New York Times and Ralph Nader criticize Obama for illegally seizing private property and violating disclosure laws
The New York Times and Ralph Nader have recently criticized President Obama for illegally seizing assets from shareholders of Fannie Mae and Freddie Mac, and for illegally avoiding disclosing this information to shareholders.
The fifth amendment requires that compensation be given for such seizures, but Obama did not do this.
Federal disclosure laws require that shareholders be informed of this information immediately, but Obama waited more than three years to tell them.
Neither of these actions by Obama surprises me one bit. These things are consistent with his many, many, many other illegal activities. He has no respect for the rule of law, the constitution, private property, or individual liberty.
The New York Times reports:
Would you buy stock in a company that barred you from sharing in its future earnings? Of course not. Participating in the upside is what stock ownership is all about.
And yet, as of December 2010, holders of Fannie Mae and Freddie Mac common stock were subject to such a restriction by the United States government. They didn’t know it at the time, though, because the policy was not disclosed.
This month, an internal United States Treasury memo that outlined this restriction came up at a forum in Washington.

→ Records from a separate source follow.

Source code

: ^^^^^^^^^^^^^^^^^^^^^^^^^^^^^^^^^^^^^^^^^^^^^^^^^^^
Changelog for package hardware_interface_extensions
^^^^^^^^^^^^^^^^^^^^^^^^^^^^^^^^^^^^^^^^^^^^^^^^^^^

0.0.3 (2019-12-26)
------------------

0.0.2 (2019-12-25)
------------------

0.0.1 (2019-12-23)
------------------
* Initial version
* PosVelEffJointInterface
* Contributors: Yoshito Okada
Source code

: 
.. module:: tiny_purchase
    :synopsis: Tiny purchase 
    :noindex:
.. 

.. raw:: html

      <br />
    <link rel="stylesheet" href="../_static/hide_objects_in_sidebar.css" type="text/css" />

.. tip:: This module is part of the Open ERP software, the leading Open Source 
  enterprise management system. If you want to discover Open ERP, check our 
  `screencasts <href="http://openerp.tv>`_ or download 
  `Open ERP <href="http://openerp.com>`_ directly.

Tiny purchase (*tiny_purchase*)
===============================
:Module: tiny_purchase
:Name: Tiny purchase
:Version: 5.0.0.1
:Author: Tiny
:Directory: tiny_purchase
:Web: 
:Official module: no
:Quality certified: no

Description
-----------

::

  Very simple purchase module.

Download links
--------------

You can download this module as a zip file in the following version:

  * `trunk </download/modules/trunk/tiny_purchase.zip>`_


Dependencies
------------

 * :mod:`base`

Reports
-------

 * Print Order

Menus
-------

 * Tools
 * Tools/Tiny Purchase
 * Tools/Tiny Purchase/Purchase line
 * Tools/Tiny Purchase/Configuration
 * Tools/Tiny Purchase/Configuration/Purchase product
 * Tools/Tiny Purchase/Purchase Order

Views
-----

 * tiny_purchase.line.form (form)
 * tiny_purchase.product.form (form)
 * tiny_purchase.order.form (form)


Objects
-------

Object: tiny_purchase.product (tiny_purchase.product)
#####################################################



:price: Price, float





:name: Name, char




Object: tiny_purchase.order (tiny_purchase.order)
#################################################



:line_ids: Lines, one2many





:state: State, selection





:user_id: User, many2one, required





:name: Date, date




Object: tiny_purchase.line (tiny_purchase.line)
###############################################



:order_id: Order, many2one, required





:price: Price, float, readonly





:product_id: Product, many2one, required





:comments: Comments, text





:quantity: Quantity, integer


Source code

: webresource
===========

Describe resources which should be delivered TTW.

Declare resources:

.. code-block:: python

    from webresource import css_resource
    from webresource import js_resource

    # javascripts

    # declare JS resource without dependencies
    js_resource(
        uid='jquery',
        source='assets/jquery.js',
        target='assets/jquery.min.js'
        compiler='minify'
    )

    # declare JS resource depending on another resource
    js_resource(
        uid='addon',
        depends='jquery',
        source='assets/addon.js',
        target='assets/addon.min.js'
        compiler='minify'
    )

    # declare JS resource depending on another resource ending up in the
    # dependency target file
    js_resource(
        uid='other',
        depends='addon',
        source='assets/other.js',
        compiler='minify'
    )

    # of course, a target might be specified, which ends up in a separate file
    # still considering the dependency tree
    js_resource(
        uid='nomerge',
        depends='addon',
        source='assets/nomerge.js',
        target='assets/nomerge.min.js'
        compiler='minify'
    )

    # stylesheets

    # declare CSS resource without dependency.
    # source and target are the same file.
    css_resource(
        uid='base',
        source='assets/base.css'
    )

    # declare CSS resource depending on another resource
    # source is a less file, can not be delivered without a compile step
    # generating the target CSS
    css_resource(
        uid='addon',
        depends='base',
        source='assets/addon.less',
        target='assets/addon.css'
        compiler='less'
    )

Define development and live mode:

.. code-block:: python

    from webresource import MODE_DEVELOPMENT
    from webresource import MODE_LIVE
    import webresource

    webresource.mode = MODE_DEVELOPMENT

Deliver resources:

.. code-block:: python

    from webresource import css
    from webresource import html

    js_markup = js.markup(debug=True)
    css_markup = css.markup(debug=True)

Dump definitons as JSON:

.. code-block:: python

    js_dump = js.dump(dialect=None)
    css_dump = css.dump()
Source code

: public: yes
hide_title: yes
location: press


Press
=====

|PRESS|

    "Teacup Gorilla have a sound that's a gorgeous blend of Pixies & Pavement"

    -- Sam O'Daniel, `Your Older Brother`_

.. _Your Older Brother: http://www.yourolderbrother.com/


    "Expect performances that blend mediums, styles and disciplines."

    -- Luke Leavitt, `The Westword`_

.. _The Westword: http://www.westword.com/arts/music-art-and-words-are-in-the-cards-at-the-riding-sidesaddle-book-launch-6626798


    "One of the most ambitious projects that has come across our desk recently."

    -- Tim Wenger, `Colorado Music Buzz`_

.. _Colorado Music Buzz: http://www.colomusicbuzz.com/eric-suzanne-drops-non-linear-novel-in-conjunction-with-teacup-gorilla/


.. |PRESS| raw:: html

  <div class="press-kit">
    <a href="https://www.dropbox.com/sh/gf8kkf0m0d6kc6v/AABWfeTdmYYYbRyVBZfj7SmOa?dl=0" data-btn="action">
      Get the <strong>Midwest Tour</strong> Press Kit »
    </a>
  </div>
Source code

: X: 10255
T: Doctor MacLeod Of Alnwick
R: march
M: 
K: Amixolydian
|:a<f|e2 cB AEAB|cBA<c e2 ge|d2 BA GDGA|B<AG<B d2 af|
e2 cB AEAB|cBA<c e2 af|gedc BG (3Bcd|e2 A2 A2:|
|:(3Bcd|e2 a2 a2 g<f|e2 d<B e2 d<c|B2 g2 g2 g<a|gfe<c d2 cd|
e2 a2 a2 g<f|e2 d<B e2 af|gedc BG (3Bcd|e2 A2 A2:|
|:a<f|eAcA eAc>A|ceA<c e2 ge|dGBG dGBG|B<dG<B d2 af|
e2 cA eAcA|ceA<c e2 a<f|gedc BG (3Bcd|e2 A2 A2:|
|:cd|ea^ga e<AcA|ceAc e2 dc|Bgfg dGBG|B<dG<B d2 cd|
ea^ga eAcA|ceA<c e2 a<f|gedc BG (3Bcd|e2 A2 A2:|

The memo was addressed to Timothy F. Geithner, then the Treasury secretary, from Jeffrey A. Goldstein, then the under secretary for domestic finance. In discussing Fannie and Freddie, the beleaguered government-sponsored enterprises rescued by taxpayers in September 2008, the memo referred to “the administration’s commitment to ensure existing common equity holders will not have access to any positive earnings from the G.S.E.’s in the future.”
The memo, which was produced in a lawsuit filed by Fannie and Freddie shareholders, was dated Dec. 20, 2010. Securities laws require material information — that is, information that might affect an investor’s view of a company — to be disclosed. That the government would deny a company’s shareholders all its profits certainly seems material, but the existence of this policy cannot be found in the financial filings of Fannie Mae. Neither have the Treasury’s discussions about the future of the two finance giants mentioned the administration’s commitment to shut common stockholders out of future earnings.
Ralph Nader wrote:
“What legal authority does the Administration have, as this section of the memo intimates, to completely wipe out shareholders — even after taxpayers have been repaid (as is likely to happen soon)?”
“Contrary to this statement, neither the memo — nor Treasury’s actions by unilaterally amending the PSPAs — leaves one with the impression that this point in the memo is meant to highlight the importance of repaying the taxpayers. It seems to be setting a precedent for using and abusing the GSEs’ shareholders.”
“Taxpayers should recoup their investment in the GSEs; but the Administration does not have to wipe out shareholders in order for this to happen.”
“This need not be an issue of choosing taxpayers over shareholders. The federal government has similarly recouped taxpayer money used to bailout other corporations (A.I.G., Citigroup, etc.) involved in the financial collapse, but has allowed the shareholders of those companies to share in their recovery. The same should be the case with the GSEs.”